Sheppard and Said tied for top speaker in the novice division, with three more Talking Saints finishing in the top 10: Catherine Dudley, Amelia Carstens and Sarah Osmon.

The Carroll teams appreciated the diversity of teams in the field. In the first round, the topic was on the merits of the British monarchy.

“It was very interesting to hear how Indian teams viewed that,” said Sheppard.

Carroll debaters sought out the Indian women online for conversation.

“It was especially great to talk to them after rounds, they were really friendly,” said first-year Sara Bocquin. “My partner and I loved getting to learn from them as competitors.”

The win by the Indian women was even more impressive, given the 12-hour time difference – Montana afternoon debates took place in the middle of the night in New Delhi.

“The tournament was strange being online but it was definitely worth it to compete with teams from India,” said Said. “They were very knowledgeable and well-spoken. And impressively high energy, given that it was 3 am where they were!”

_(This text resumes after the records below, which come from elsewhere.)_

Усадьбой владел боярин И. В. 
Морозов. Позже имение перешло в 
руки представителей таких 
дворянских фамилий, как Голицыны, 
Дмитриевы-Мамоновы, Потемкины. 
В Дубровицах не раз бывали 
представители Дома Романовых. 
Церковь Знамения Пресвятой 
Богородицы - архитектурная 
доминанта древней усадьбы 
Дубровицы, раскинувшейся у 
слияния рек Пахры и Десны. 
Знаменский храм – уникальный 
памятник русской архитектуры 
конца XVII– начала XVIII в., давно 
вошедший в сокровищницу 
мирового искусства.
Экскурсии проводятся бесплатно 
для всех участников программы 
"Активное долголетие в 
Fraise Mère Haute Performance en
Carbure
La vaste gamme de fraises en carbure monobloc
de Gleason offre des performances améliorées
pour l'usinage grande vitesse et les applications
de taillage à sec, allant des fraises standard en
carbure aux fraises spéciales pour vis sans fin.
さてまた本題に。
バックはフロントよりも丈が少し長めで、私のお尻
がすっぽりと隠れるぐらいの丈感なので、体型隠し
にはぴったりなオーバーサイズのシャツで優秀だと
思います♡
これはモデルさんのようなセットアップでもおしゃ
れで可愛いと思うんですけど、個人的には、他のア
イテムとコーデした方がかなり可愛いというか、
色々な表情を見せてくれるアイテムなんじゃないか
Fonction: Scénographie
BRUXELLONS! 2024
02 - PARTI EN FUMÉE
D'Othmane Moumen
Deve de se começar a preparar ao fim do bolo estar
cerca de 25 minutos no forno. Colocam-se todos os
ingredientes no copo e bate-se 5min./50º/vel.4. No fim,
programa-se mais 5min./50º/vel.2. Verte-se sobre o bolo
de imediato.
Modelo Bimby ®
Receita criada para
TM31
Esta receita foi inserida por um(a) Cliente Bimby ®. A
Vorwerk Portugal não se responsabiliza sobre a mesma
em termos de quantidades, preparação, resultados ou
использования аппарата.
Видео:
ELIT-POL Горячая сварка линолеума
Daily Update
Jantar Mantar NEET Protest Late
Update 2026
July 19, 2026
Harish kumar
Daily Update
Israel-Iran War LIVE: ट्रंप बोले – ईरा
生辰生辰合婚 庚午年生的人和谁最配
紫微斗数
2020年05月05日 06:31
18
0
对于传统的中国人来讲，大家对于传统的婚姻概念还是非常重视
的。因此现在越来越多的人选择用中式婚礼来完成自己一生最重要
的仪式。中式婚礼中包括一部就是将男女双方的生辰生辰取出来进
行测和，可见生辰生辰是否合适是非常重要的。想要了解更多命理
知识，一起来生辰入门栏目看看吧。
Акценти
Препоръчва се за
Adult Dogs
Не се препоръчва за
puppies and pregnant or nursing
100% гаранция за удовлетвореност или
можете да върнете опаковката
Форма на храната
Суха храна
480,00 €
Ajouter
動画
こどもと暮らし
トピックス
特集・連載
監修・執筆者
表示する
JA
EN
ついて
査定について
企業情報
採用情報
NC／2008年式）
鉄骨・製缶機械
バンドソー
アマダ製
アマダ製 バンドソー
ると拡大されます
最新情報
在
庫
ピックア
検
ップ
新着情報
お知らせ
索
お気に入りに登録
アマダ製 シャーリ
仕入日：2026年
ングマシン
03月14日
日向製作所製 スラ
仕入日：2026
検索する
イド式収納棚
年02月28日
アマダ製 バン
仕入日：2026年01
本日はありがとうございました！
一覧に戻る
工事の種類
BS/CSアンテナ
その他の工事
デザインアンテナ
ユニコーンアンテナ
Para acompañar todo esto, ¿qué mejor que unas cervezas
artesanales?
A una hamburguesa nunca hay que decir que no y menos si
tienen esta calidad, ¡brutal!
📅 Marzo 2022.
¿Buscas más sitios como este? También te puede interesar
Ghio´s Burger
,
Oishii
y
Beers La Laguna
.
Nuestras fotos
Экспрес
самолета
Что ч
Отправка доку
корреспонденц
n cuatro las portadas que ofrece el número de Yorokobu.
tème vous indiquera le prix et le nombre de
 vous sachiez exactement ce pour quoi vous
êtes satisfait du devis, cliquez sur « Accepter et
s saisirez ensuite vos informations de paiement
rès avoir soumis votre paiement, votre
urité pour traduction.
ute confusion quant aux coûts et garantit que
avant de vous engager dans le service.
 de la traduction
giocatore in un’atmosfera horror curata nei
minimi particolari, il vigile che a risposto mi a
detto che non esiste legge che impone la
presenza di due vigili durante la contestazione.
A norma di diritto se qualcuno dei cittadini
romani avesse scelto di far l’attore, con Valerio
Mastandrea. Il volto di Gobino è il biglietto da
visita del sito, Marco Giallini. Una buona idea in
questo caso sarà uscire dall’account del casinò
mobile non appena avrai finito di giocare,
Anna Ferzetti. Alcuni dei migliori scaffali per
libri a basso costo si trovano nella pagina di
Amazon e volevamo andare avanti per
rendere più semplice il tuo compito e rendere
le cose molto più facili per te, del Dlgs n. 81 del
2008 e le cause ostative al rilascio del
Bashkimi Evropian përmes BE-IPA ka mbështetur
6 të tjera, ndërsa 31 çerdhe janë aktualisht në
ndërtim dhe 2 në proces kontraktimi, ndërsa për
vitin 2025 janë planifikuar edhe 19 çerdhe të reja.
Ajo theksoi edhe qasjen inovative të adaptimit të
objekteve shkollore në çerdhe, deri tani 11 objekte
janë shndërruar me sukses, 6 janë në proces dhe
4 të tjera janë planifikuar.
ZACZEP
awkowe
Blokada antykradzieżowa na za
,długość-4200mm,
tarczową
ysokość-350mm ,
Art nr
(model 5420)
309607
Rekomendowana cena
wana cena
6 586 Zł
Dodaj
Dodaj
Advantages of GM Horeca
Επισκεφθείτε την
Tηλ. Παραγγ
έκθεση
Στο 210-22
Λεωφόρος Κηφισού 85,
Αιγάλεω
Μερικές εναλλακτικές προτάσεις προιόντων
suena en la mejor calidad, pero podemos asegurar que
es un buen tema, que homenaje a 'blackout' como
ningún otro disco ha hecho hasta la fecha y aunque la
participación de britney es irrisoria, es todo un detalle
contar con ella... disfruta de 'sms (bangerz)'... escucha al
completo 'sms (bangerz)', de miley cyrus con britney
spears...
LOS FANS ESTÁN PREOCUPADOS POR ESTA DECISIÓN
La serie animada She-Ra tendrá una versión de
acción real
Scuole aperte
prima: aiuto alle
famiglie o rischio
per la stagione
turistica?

The Teaching Tournament, whose motto is “education before competition and teaching before trophies,” began with workshops for both beginners and experienced debaters. The awards are rocks and minerals from the Rocky Mountain region.

“We mail the minerals with a note congratulating them on their win and inviting them to pass their piece of a mountain onto some young person in their life – their own child, perhaps – to encourage them to climb their own mountain,” said Northup. “A bit corny, perhaps, but in keeping with our hope that the weekend has a spiritual purpose beyond winning and losing.”